I have an easy way to get in extra pushups for our Pushup Challenge.
Last night in Boot Camp class one of the circuits we ran was a Ladder Superset using Dumbbells for Dumbbell Swings and Pushups.
You may be thinking to yourself, what is a Ladder Superset? Ladders are used to increase the intensity of the workout. One of the more common ways to perform a ladder is to subtract a rep from every set you do until you reach one, you can also reverse the order!!

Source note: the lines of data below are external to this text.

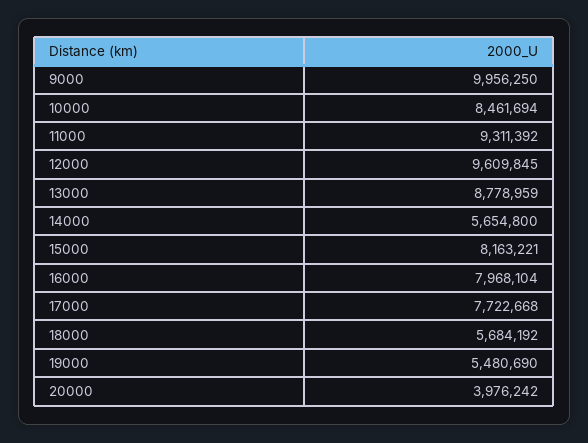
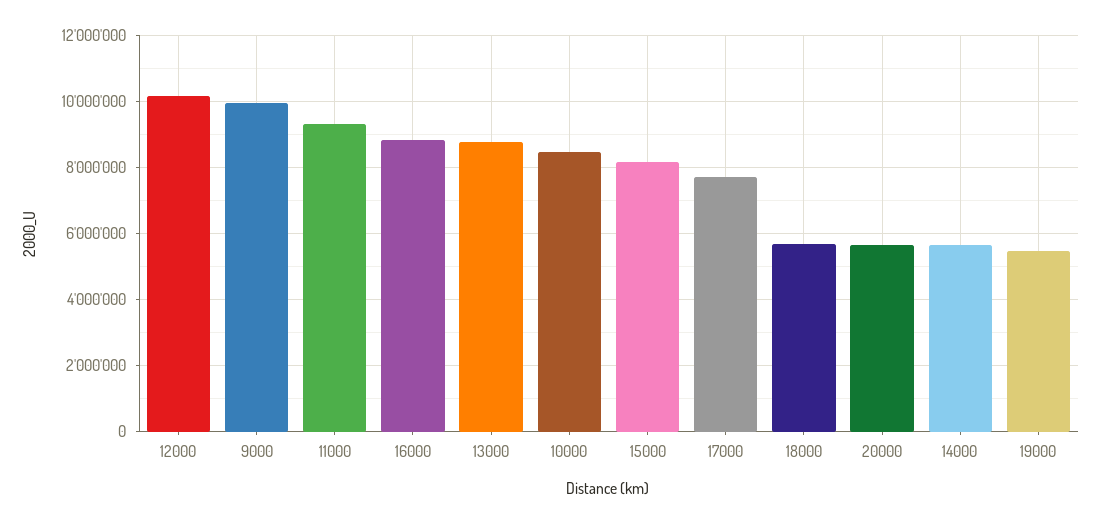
  {
    "9000": 9956250,
    "10000": 8461694,
    "11000": 9311392,
-   "12000": 9609845,
+   "12000": 10200000,
    "13000": 8778959,
    "14000": 5654800,
    "15000": 8163221,
-   "16000": 7968104,
+   "16000": 8800000,
    "17000": 7722668,
    "18000": 5684192,
    "19000": 5480690,
-   "20000": 3976242
+   "20000": 5600000
  }

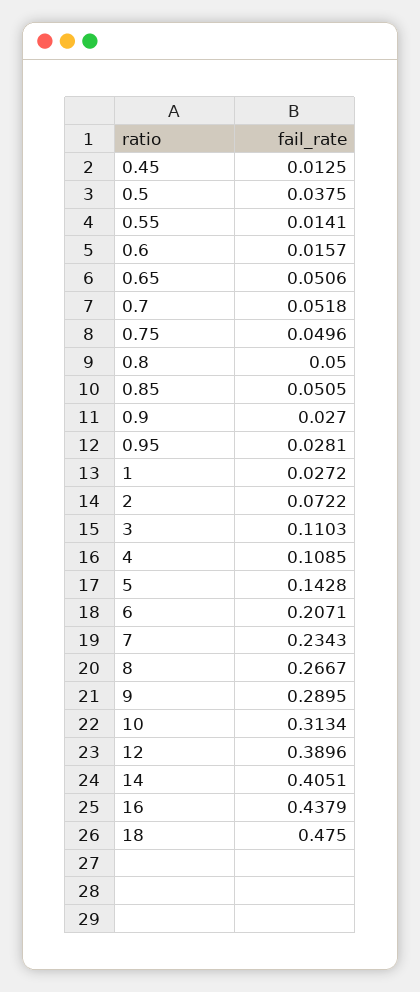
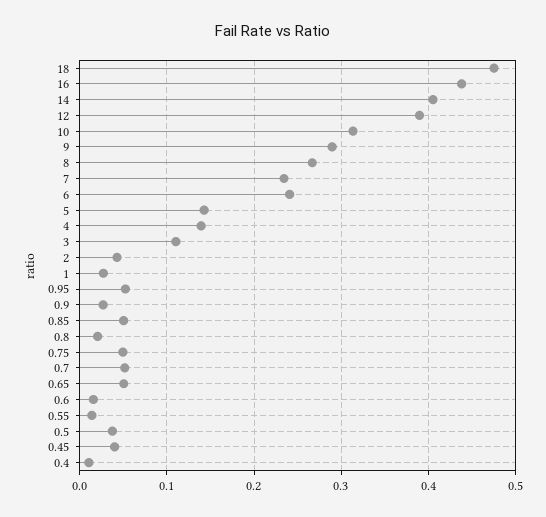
  {
-   "0.45": 0.0125,
+   "0.45": 0.04,
    "0.5": 0.0375,
    "0.55": 0.0141,
    "0.6": 0.0157,
    "0.65": 0.0506,
    "0.7": 0.0518,
    "0.75": 0.0496,
-   "0.8": 0.05,
+   "0.8": 0.02,
    "0.85": 0.0505,
    "0.9": 0.027,
-   "0.95": 0.0281,
+   "0.95": 0.05,
    "1": 0.0272,
-   "2": 0.0722,
+   "2": 0.04,
    "3": 0.1103,
-   "4": 0.1085,
+   "4": 0.14,
    "5": 0.1428,
-   "6": 0.2071,
+   "6": 0.24,
    "7": 0.2343,
    "8": 0.2667,
    "9": 0.2895,
    "10": 0.3134,
    "12": 0.3896,
    "14": 0.4051,
    "16": 0.4379,
-   "18": 0.475
+   "18": 0.475,
+   "0.4": 0.01
  }

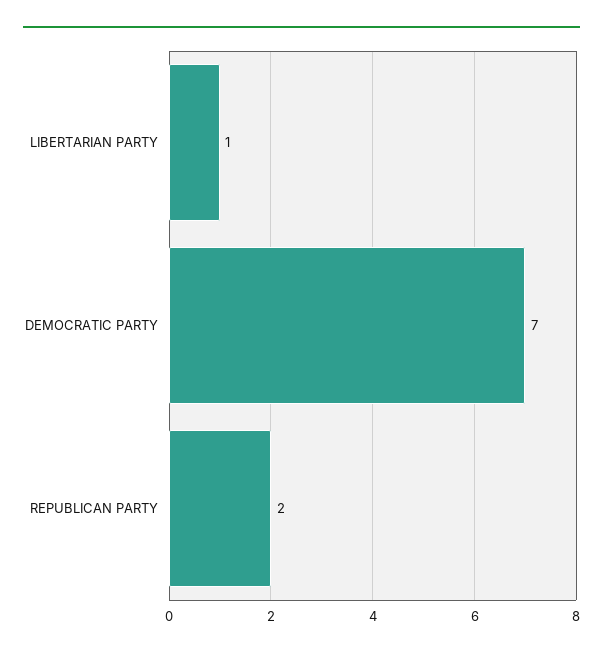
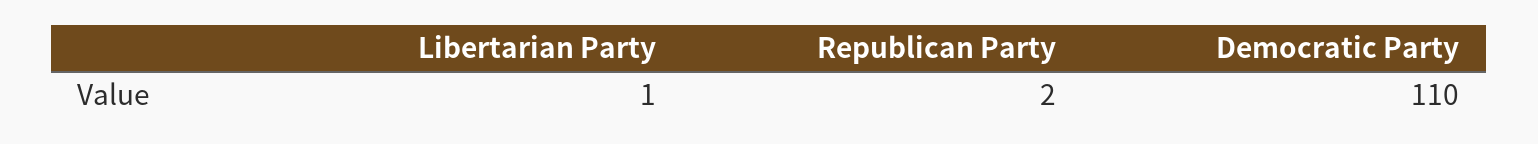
  {
    "LIBERTARIAN PARTY": 1,
-   "DEMOCRATIC PARTY": 7,
+   "DEMOCRATIC PARTY": 110,
    "REPUBLICAN PARTY": 2
  }

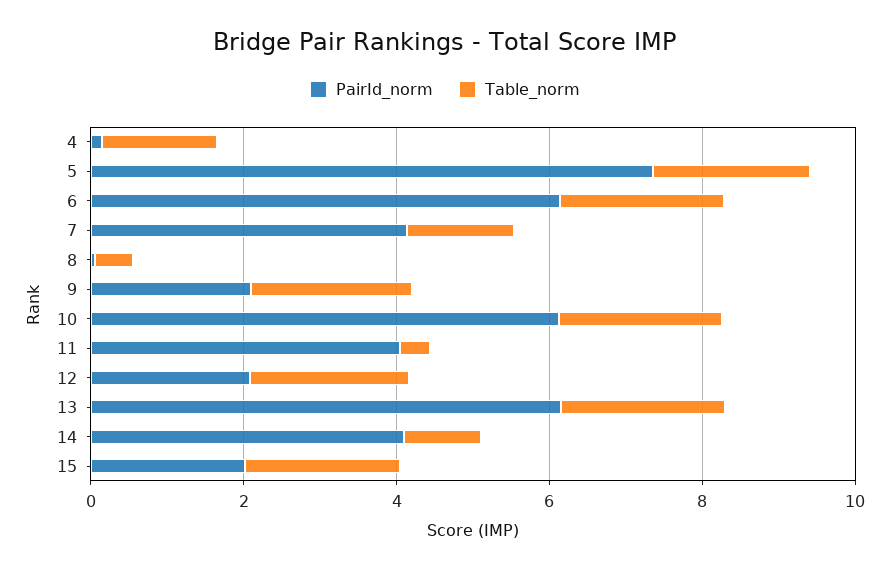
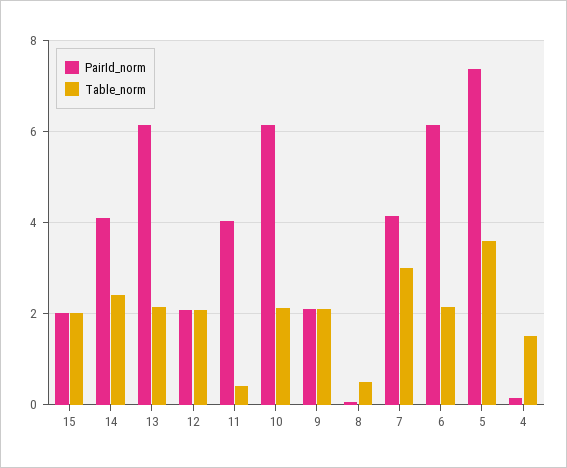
  {
    "PairId_norm": {
      "4": 0.2,
      "5": 7.4,
      "6": 6.2,
      "7": 4.2,
      "8": 0,
      "9": 2.2,
      "10": 6.2,
      "11": 4,
      "12": 2,
      "13": 6.2,
      "14": 4.2,
      "15": 2
    },
    "Table_norm": {
      "4": 1.6,
-     "5": 2,
+     "5": 3.6,
      "6": 2.2,
-     "7": 1.5,
+     "7": 3,
      "8": 0.6,
      "9": 2.2,
      "10": 2.2,
      "11": 0.4,
      "12": 2,
      "13": 2.2,
-     "14": 1,
+     "14": 2.4,
      "15": 2
    }
  }

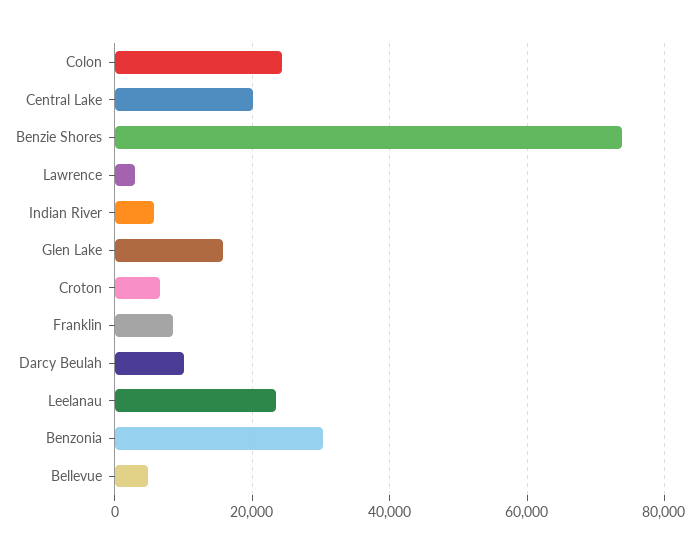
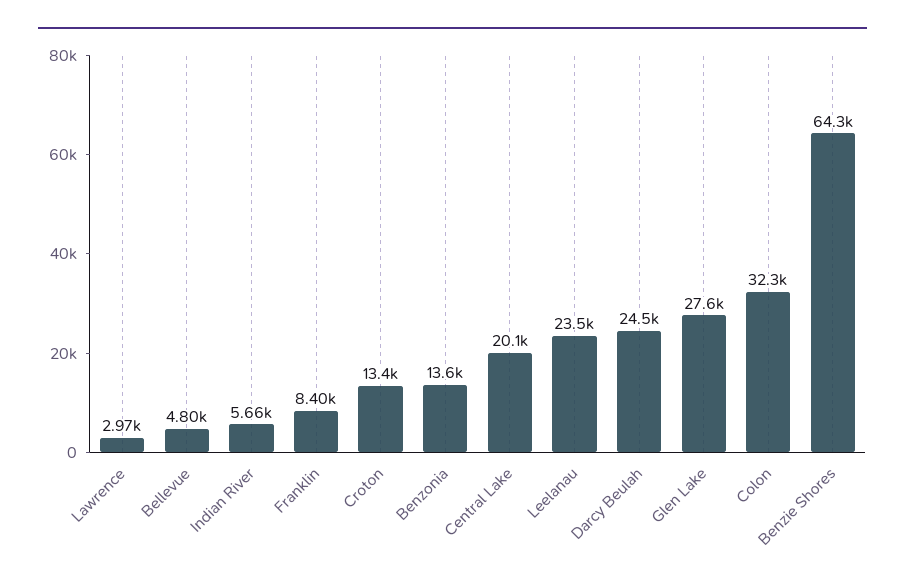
  {
-   "Colon": 24000,
+   "Colon": 32300,
    "Central Lake": 20100,
-   "Benzie Shores": 74000,
+   "Benzie Shores": 64300,
    "Lawrence": 2970,
    "Indian River": 5660,
-   "Glen Lake": 16000,
+   "Glen Lake": 27600,
-   "Croton": 6000,
+   "Croton": 13400,
    "Franklin": 8400,
-   "Darcy Beulah": 10000,
+   "Darcy Beulah": 24500,
    "Leelanau": 23500,
-   "Benzonia": 30000,
+   "Benzonia": 13600,
    "Bellevue": 4800
  }

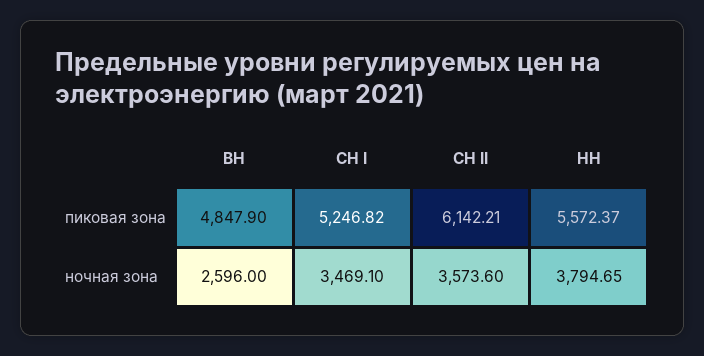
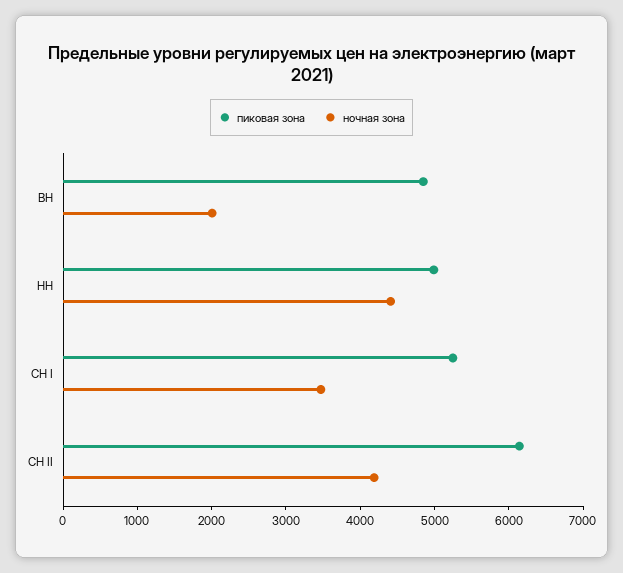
  {
    "пиковая зона": {
      "ВН": 4847.9,
      "СН I": 5246.82,
      "СН II": 6142.21,
-     "НН": 5572.37
+     "НН": 5000
    },
    "ночная зона": {
-     "ВН": 2596,
+     "ВН": 2000,
      "СН I": 3469.1,
-     "СН II": 3573.6,
+     "СН II": 4200,
-     "НН": 3794.65
+     "НН": 4400
    }
  }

Before beginning the workout always warm-up to get the muscles ready for exercise. You can use a kettlebell or if you are at home and don’t have a Kettlebell you can use a dumbbell!
Here is how the Kettlebell Swings & Pushups Ladder workout goes:
Kettlebell Swing 10 reps – followed by – PUSHUPS – 10 reps
Kettlebell Swing 9 reps – followed by – PUSHUPS – 9 reps
Kettlebell Swing 8 reps – followed by – PUSHUPS – 8 reps
Kettlebell Swing 7 reps – followed by – PUSHUPS – 7 reps
Kettlebell Swing 6 reps – followed by – PUSHUPS – 6 reps
Kettlebell Swing 5 reps – followed by – PUSHUPS – 5 reps
Kettlebell Swing 4 reps – followed by – PUSHUPS – 4 reps
Kettlebell Swing 3 reps – followed by – PUSHUPS – 3 reps
Kettlebell Swing 3 reps – followed by – PUSHUPS – 3 reps
Kettlebell Swing 2 reps – followed by – PUSHUPS – 2 reps
Kettlebell Swing 1 reps – followed by – PUSHUPS – 1 reps
If you are doing this workout at home set a timer for 10 minutes. Once you complete the full Ladder rest for a minute, then climb back up the ladder or start back at the top! You can always increase the time if you are looking for a more intense workout.
Your heart will be pumping and you will complete a quick full-body workout in no time!